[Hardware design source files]

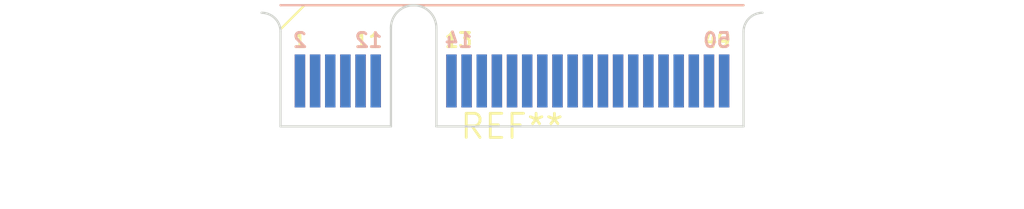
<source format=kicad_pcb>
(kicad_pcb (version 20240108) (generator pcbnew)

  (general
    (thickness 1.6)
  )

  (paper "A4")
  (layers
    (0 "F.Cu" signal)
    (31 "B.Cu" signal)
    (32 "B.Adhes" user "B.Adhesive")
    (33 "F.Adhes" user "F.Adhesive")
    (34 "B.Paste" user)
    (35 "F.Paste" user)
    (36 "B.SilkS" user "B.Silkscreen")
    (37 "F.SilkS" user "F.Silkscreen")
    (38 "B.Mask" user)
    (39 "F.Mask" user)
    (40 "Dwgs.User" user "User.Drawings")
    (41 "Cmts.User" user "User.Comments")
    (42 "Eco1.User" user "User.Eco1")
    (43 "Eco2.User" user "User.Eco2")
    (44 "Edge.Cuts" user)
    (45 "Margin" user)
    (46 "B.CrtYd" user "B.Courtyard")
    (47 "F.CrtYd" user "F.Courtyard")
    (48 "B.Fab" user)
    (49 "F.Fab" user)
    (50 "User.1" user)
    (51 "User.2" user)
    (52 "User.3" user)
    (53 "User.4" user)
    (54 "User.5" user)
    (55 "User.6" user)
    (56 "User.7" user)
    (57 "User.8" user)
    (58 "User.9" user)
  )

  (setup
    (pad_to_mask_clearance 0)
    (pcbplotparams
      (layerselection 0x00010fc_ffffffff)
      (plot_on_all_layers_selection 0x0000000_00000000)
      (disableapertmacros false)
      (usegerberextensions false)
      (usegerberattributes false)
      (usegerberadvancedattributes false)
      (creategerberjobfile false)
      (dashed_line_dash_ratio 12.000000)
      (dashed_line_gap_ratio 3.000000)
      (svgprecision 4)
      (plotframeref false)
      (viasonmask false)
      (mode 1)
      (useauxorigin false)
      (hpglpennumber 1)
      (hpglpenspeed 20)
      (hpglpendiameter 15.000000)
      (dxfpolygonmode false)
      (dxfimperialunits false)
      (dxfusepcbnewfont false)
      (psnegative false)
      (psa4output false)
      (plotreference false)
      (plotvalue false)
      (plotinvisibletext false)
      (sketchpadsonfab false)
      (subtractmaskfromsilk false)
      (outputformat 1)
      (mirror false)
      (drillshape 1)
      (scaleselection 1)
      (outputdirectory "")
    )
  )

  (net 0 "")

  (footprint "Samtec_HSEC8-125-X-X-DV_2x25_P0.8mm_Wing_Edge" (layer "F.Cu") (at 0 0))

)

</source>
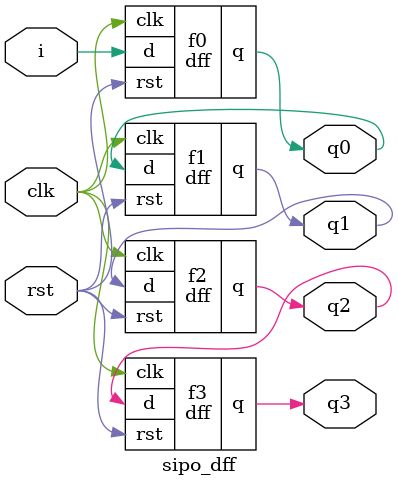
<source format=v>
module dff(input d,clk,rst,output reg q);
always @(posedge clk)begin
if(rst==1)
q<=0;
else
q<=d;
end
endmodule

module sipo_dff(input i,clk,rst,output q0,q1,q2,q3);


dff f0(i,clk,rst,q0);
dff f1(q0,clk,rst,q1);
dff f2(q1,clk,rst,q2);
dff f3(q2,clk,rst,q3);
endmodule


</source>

> **Problem description**
Look above for the line holding "(hpglpenspeed 20)" and the line holding "(plotinvisibletext false)". Retype both, and every line between them, word for word and nothing else.

> **Result of the task**
      (hpglpenspeed 20)
      (hpglpendiameter 15.000000)
      (dxfpolygonmode false)
      (dxfimperialunits false)
      (dxfusepcbnewfont false)
      (psnegative false)
      (psa4output false)
      (plotreference false)
      (plotvalue false)
      (plotinvisibletext false)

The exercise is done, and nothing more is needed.